UNITED STATES DISTRICT COURT FOR THE SOUTHERN DISTRICT OF OHIO EASTERN DIVISION
Nov 3, 2011
CASE NO. 2:11-CV-00911 (S.D. Ohio Nov. 3, 2011)

Opinion

CASE NO. 2:11-CV-00911.

November 3, 2011


ORDER AND REPORT AND RECOMMENDATION


This matter is before the Court for consideration of Petitioner's Motion for Leave to Proceed in forma Pauperis. Upon consideration, the Court finds the Motion is meritorious, and, therefore, it is GRANTED. WHEREUPON, IT IS ORDERED THAT the Petitioner be allowed to prosecute his action without prepayment of fees or costs and that judicial officers who render services in this action shall do so as if the costs had been prepaid.

Petitioner, a state prisoner, brings the instant Petition for a writ of habeas corpus pursuant to 28 U.S.C. § 2254. The case is before the Court pursuant to its own motion under Rule 4 of the Rules Governing Section 2254 Cases in the United States District Courts. For the reasons that follow, the Magistrate Judge RECOMMENDS that this action be DISMISSED.

FACTS AND PROCEDURAL HISTORY

The Ohio Fifth District Court of Appeals summarized the facts and procedural history of this case as follows:

On June 25, 2008, the Perry County Grand Jury indicted Appellant in Case No. 08CR0050 on five counts of breaking and entering, four counts of theft, and one count of attempted theft. A warrant was issued for Appellant's arrest. It appears from the docket, Appellant was arrested sometime in December, 2008, or early January, 2009. Appellant appeared before the trial court for arraignment on January 26, 2009, and entered a plea of not guilty to the charges contained in the Indictment. The trial court subsequently found Appellant indigent and appointed counsel for him.

__________________________________________________

» AIM
Please resume the Ohio habeas corpus court order from its last sentence and carry the procedural history forward.

» DATA PROVIDED
__________________________________________________

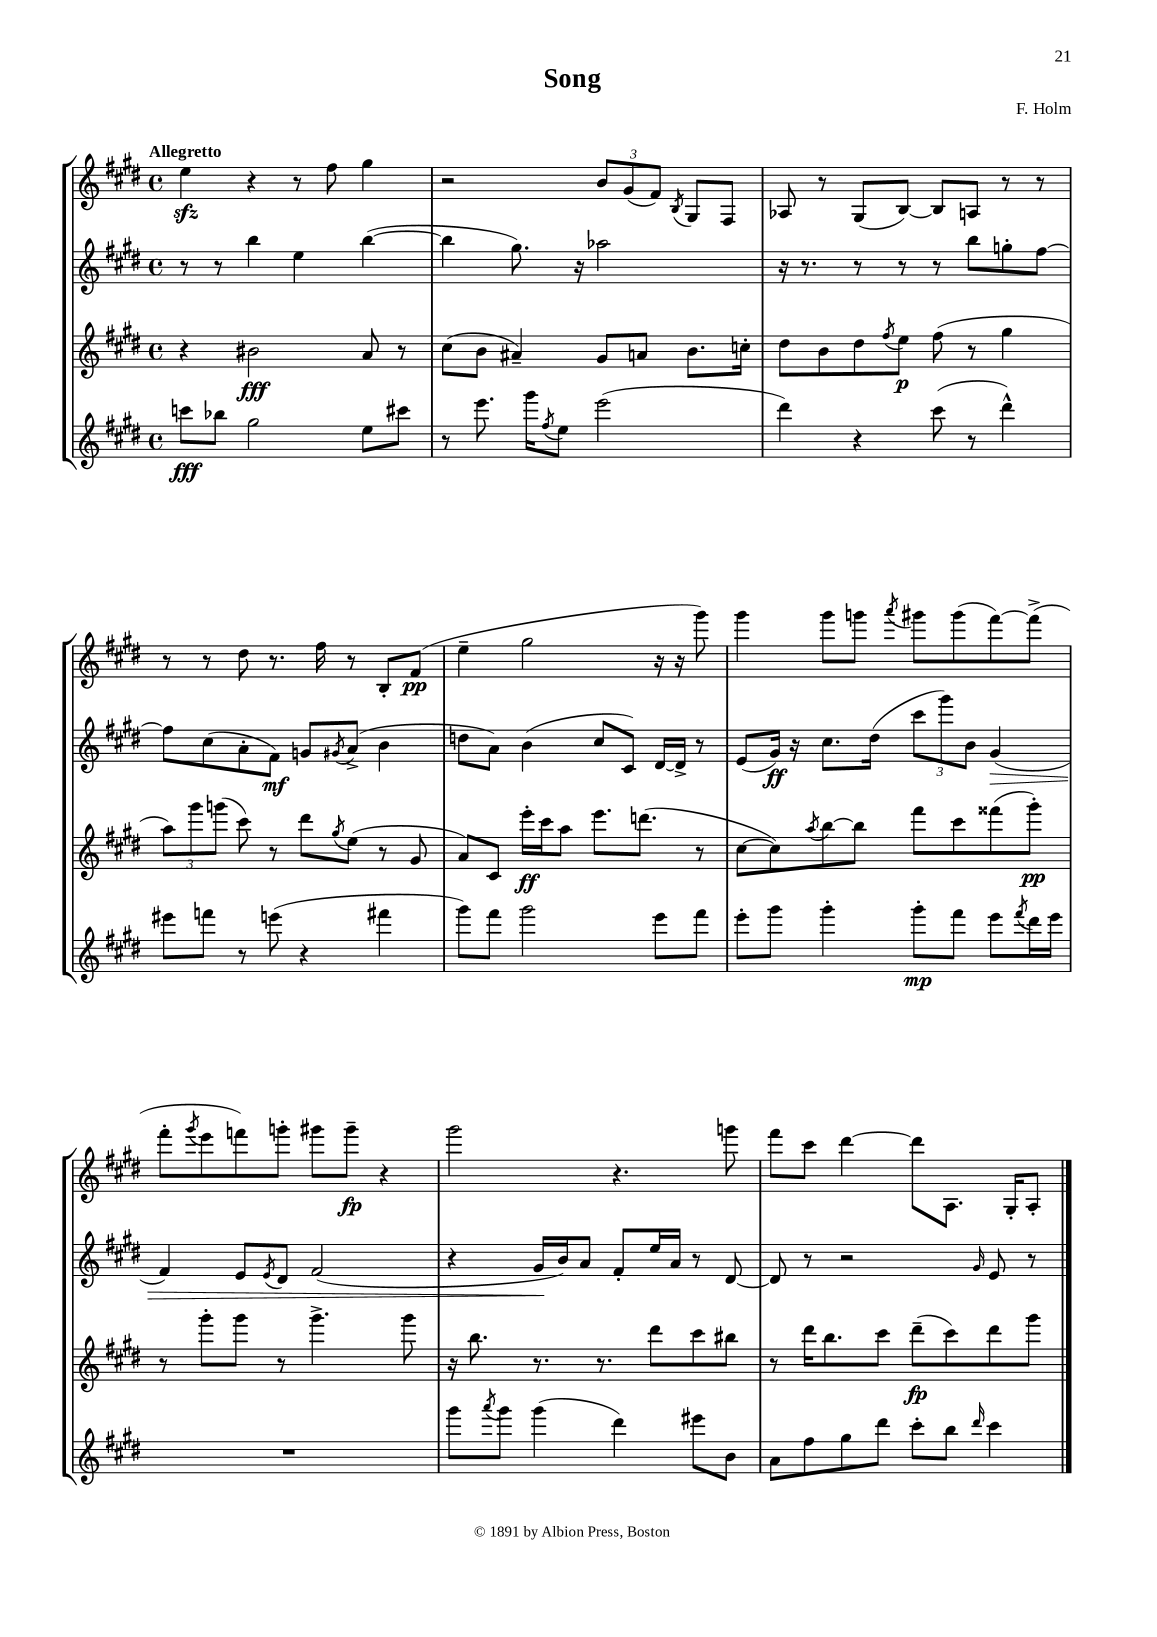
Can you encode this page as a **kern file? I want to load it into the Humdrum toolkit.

__________________________________________________

» TASK RESULT
On January 27, 2009, the Perry County Grand Jury issued a second Indictment against Appellant in Case No. 09CR0003. The Indictment charged one count of breaking and entering, and one count of theft. Both charges arose from an incident which occurred on or about November 2, 2008. Appellant appeared for arraignment in Case No. 09CR0003 on February 4, 2009, and entered a plea of not guilty to the Indictment.
The trial court scheduled Case No. 08CR0050 for trial on April 14, 2009. The trial court scheduled the jury trial in Case No. 09CR0003 for April 29, 2009. Appellant filed a Motion for Continuance in Case No. 08CR0050 on April 10, 2009. The trial court rescheduled the jury trial in Case No. 08CR0050 for April 28, 2009. Prior to the commencement of trial on April 28, 2009, defense counsel made an oral motion for continuance, advising the trial court he needed additional time to obtain police reports relative to a stolen vehicle which was allegedly used during the commission of some of the offenses. The trial court denied the request and commenced voir dire.
The following evidence was adduced at trial.
Deputy Daniel P. Corder with the Perry County Sheriff's Office testified he was dispatched to a business known as Tourcon on November 27, 2007, on an "alarm drop". When Deputy Corder arrived, deputies from the Licking County Sheriff's Office; Steve Dearlove, the owner; and Paul Brown, the owner of the building complex, were already at the scene. The deputy explained the offender had smashed open the front door of the business, but did not find the object which had been used to gain entrance. Deputy Corder was unable to lift any fingerprints at the scene. He was advised Paul Brown had observed a white Ford Explorer exiting the parking lot.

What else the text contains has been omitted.